The inimitable Project Veritas has been doing some chipping away at that hoax, too, having investigated illegal ballot harvesting activities in Minnesota last year. And The New York Times may be brought to task for defaming Project Veritas in a subsequent “news article” published on 29 September 2020. On 18 March, a judge in Westchester County New York denied The New York Times‘ motion to dismiss in Project Veritas’s defamation lawsuit. As reported in an email announcement yesterday from James O’Keefe:
Our lawsuit came to be due to The New York Times’ lies about Project Veritas’ investigation into illegal ballot harvesting taking place in Minnesota during the 2020 election cycle.

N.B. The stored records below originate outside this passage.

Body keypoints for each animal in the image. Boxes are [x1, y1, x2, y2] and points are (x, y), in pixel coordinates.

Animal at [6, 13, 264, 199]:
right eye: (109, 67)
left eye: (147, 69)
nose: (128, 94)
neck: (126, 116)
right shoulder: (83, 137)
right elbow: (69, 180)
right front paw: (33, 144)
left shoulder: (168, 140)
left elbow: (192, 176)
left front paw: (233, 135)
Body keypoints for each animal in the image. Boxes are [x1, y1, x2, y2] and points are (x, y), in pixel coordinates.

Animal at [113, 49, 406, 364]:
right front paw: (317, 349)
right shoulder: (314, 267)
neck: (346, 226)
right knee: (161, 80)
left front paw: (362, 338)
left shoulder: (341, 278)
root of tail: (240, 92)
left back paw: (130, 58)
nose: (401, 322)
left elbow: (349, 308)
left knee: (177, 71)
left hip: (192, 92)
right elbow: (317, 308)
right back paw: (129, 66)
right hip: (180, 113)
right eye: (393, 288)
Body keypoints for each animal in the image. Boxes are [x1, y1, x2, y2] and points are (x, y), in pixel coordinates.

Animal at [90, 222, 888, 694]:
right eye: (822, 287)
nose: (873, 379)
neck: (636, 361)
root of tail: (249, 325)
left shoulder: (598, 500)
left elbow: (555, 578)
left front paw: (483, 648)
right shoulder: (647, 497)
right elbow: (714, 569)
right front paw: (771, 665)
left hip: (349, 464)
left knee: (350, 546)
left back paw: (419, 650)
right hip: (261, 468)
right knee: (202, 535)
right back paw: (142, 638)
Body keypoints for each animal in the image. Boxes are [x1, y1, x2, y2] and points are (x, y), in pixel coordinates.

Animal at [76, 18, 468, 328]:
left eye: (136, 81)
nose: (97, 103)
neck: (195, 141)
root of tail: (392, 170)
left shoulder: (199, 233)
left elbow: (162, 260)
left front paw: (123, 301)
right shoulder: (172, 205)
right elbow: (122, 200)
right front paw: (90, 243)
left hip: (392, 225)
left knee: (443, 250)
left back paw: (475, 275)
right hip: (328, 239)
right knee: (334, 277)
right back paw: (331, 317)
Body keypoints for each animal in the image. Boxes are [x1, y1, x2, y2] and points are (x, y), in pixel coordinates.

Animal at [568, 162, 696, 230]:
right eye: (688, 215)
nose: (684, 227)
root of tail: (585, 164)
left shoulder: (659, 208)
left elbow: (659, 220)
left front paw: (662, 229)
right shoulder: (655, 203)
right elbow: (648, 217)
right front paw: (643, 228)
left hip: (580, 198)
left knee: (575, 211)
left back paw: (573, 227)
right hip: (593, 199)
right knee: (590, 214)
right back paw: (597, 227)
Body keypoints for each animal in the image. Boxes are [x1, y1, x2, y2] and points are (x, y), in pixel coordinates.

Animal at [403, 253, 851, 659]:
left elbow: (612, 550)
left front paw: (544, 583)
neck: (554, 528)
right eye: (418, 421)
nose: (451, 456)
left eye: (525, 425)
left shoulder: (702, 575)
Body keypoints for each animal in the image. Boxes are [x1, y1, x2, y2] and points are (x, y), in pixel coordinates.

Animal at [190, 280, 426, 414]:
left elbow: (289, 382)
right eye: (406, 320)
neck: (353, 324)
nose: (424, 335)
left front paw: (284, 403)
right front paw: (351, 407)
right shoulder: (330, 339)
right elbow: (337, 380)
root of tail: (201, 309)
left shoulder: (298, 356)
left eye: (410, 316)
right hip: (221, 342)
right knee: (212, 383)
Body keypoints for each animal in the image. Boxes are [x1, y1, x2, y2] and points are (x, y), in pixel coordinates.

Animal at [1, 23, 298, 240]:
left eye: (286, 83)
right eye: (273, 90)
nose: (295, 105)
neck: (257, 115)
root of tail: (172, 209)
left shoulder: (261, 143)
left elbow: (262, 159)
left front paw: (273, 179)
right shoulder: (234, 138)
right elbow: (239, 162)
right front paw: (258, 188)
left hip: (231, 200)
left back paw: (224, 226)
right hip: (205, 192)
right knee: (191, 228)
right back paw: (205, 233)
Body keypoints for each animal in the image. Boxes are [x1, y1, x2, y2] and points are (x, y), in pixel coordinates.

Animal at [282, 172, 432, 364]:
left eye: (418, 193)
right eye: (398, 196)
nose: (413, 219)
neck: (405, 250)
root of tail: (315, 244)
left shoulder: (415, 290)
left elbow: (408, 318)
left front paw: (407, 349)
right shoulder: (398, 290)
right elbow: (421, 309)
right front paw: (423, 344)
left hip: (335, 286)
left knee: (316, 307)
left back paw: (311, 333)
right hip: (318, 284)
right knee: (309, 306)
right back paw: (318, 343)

The New York Times defended calling Project Veritas’ Minnesota Ballot Harvesting videos “deceptive” by arguing this was simply an “unverifiable expression of opinion.”
Project Veritas pointed out this “opinion” was printed in the news section of The New York Times and the Court agreed: “if a writer interjects an opinion in a news article (and will seek to claim legal protections as opinion) it stands to reason that the writer should have an obligation to alert the reader … that it is opinion.” The Times did not do so, and the Court found this troubling.
The Court found Project Veritas demonstrated “a substantial basis in law and fact that the Defendants [The New York Times] acted with actual malice, that is, with knowledge that the statements in the Articles were false or made with reckless disregard of whether they were false or not” and Project Veritas should be permitted to “conduct discovery.”
Can’t wait to see Times Executive Editor Dean Baquet, the reporter who wrote the September article, and whoever reviewed and approved it be deposed under oath!
Conclusion. This is a court precedent that should be very useful in curtailing the egregious lying by the legacy media on behalf of Democrats. Pawning off opinion as news reporting without calling it such is a standard tactic in today’s legacy media. They do it because those opinions “advance the narrative,” which almost always benefits the Democrat Party. Will this defamation lawsuit by Project Veritas result in a golden era of honest reporting, complete with new guidance to news reporters across the legacy media to label personal opinions not supported by facts as such in future articles? I am not going to hold my breath on that, but rather expect to see other lawsuits filed until the message is received and clearly understood – in their pocketbooks!